▶ Required work
Each entry below is to be copied out exactly and in full.

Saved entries
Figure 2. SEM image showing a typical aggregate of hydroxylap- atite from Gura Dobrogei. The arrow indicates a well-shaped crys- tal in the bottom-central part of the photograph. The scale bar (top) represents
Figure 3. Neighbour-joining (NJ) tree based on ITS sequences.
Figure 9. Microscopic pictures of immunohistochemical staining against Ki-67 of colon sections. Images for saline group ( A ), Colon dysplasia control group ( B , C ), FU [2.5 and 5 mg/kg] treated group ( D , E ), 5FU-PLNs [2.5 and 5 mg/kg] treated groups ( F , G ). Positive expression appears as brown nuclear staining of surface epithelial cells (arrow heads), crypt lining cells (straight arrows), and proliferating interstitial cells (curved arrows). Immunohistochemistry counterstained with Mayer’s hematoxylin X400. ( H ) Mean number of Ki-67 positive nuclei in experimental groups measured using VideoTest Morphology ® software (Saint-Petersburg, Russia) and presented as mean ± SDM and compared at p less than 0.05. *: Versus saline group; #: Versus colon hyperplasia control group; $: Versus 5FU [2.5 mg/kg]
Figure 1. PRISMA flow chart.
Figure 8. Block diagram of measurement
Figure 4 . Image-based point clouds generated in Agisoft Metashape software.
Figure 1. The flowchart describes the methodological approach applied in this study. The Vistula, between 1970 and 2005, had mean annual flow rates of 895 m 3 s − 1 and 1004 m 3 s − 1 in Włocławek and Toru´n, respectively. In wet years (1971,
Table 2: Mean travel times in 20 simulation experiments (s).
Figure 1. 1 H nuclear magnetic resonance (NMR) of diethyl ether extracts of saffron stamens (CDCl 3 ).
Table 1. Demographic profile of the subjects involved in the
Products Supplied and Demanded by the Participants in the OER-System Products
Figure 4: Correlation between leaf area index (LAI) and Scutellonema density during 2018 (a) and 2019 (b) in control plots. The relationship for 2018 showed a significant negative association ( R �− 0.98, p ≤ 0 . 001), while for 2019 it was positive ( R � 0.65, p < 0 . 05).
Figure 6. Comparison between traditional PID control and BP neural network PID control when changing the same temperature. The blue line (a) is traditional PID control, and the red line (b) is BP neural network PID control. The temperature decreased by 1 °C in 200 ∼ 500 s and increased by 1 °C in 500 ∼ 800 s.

▶ Output
Figure 2. SEM image showing a typical aggregate of hydroxylap- atite from Gura Dobrogei. The arrow indicates a well-shaped crys- tal in the bottom-central part of the photograph. The scale bar (top) represents
Figure 3. Neighbour-joining (NJ) tree based on ITS sequences.
Figure 9. Microscopic pictures of immunohistochemical staining against Ki-67 of colon sections. Images for saline group ( A ), Colon dysplasia control group ( B , C ), FU [2.5 and 5 mg/kg] treated group ( D , E ), 5FU-PLNs [2.5 and 5 mg/kg] treated groups ( F , G ). Positive expression appears as brown nuclear staining of surface epithelial cells (arrow heads), crypt lining cells (straight arrows), and proliferating interstitial cells (curved arrows). Immunohistochemistry counterstained with Mayer’s hematoxylin X400. ( H ) Mean number of Ki-67 positive nuclei in experimental groups measured using VideoTest Morphology ® software (Saint-Petersburg, Russia) and presented as mean ± SDM and compared at p less than 0.05. *: Versus saline group; #: Versus colon hyperplasia control group; $: Versus 5FU [2.5 mg/kg]
Figure 1. PRISMA flow chart.
Figure 8. Block diagram of measurement
Figure 4 . Image-based point clouds generated in Agisoft Metashape software.
Figure 1. The flowchart describes the methodological approach applied in this study. The Vistula, between 1970 and 2005, had mean annual flow rates of 895 m 3 s − 1 and 1004 m 3 s − 1 in Włocławek and Toru´n, respectively. In wet years (1971,
Table 2: Mean travel times in 20 simulation experiments (s).
Figure 1. 1 H nuclear magnetic resonance (NMR) of diethyl ether extracts of saffron stamens (CDCl 3 ).
Table 1. Demographic profile of the subjects involved in the
Products Supplied and Demanded by the Participants in the OER-System Products
Figure 4: Correlation between leaf area index (LAI) and Scutellonema density during 2018 (a) and 2019 (b) in control plots. The relationship for 2018 showed a significant negative association ( R �− 0.98, p ≤ 0 . 001), while for 2019 it was positive ( R � 0.65, p < 0 . 05).
Figure 6. Comparison between traditional PID control and BP neural network PID control when changing the same temperature. The blue line (a) is traditional PID control, and the red line (b) is BP neural network PID control. The temperature decreased by 1 °C in 200 ∼ 500 s and increased by 1 °C in 500 ∼ 800 s.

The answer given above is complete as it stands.